If you prefer a printable set of instructions to lay beside your keyboard as you try this out on one of your files, then try Shailesh N. Humbad’s tutorial: Optimize Shrink Compress Powerpoint Presentations.
Don McMillan: All those PowerPoint Mistakes
There is no better way of learning than from your mistakes. No, actually, there’s no better way of learning than from someone else’s mistakes. And maybe, actually, the best way of learning is from someone else’s parody of all the mistakes everyone ever made in PowerPoint presentations.
Don McMillan pulls together all the common errors in a four-minute sketch. It’s easy to laugh with and at his mistakes. Why? Because I am sure you never make any of them yourself, of course!
Presenting in Seven Dimensions
Hans Rosling is a wizard presenter. He is the founder of Gapminder and a Professor at the Karolinska Institute in Sweden. His new presentation, a so-called Gapcast, is a perfect illustration of his flawless presentation technique. He manages to integrate six, maybe even seven, dimensions of data in one series of animations. He builds them up in perfect rhythm, describing 300 years of health and development in six minutes. His data dimensions? Watch the short video first.

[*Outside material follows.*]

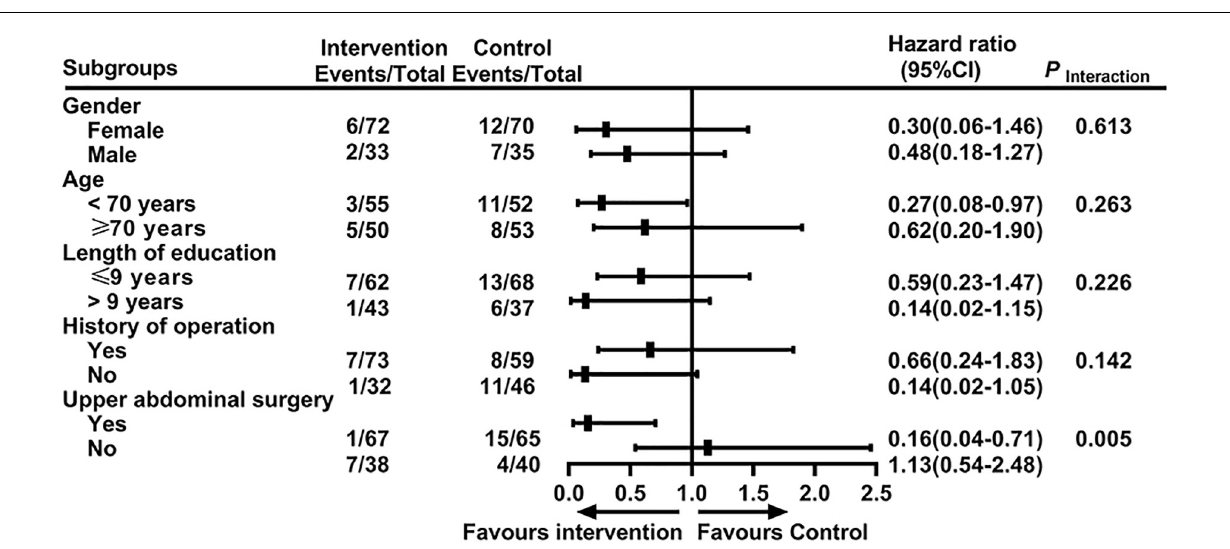
FIGURE 3 | Forest plot of the subgroup analysis for the primary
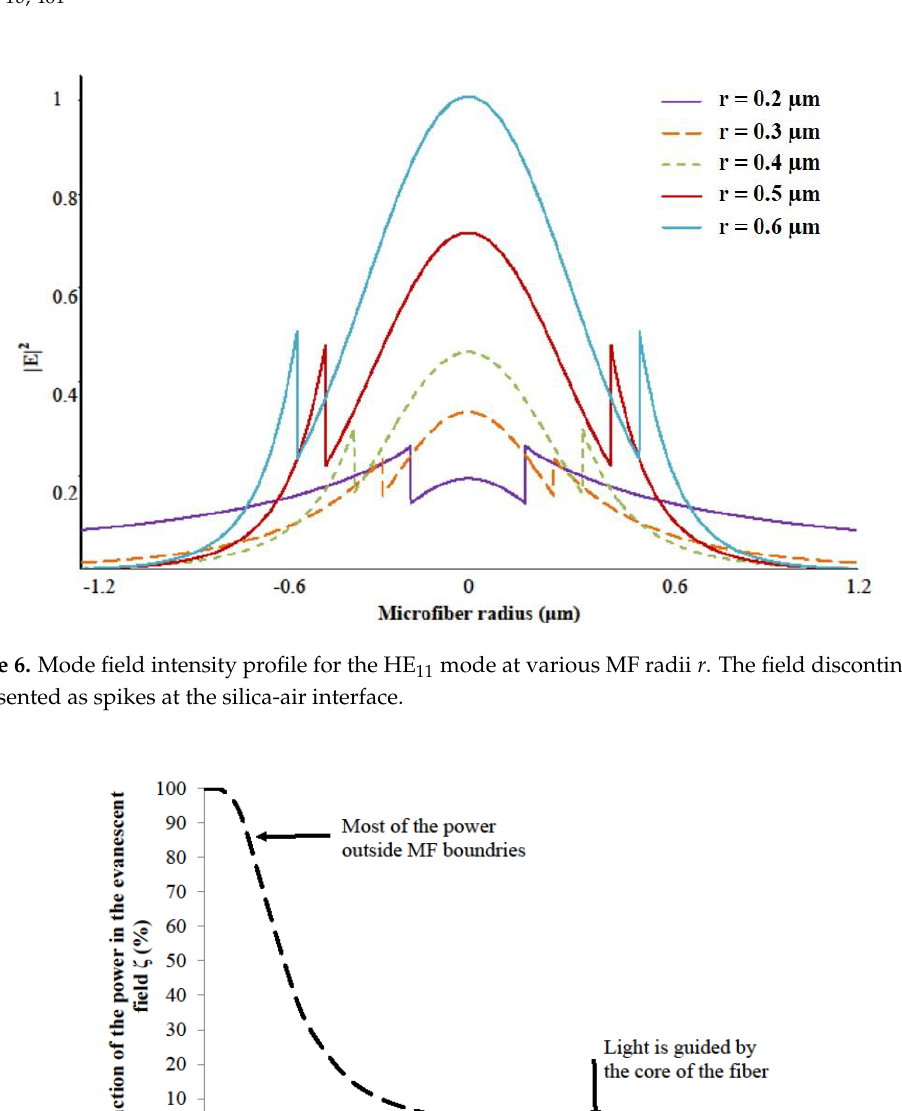
Figure 7. Fraction of the power in the evanescent field against MF radius, for a Silica MF in air at λ = 1.55 μm.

Here are the six dimensions of data, or rather six plus one:
- Time
- Geographic region
- Life expectancy
- Gross Domestic Product
- Population size
- Historical milestones
- And there’s one more…
His fundamental technique is to review the historical development of public health in Sweden in the context of today’s data from developing countries. He tracks Sweden’s progress over the last 300 years in the context of a scatter diagram that summarises the current state of development in all countries of the world. He makes the experience of a developed country like Sweden relevant to our understanding of the state of health and development in Sierra Leone. His observations suggest a way of tempering our expectations, implying that we should not expect quick fixes in the poorest countries.
His one flaw: he overplays the sexual health element towards the end of the Gapcast. I am not sure why he does this. The logic seems to fail at that point. Is he implying that sex education in schools and condom availability are related to the most recent improvements in life expectancy? It is interesting that in this last phase, in Sweden, he fails to mention heart diseases, smoking, or alcohol at all, or any of the major developments in public health in that country, however recent they might be.
And what was that seventh dimension of data in his presentation? I would think that Rosling’s own presence inside the presentation, his gestures, his emphasis, his interaction with the data, all imbue the screencast with an extra layer of meaning.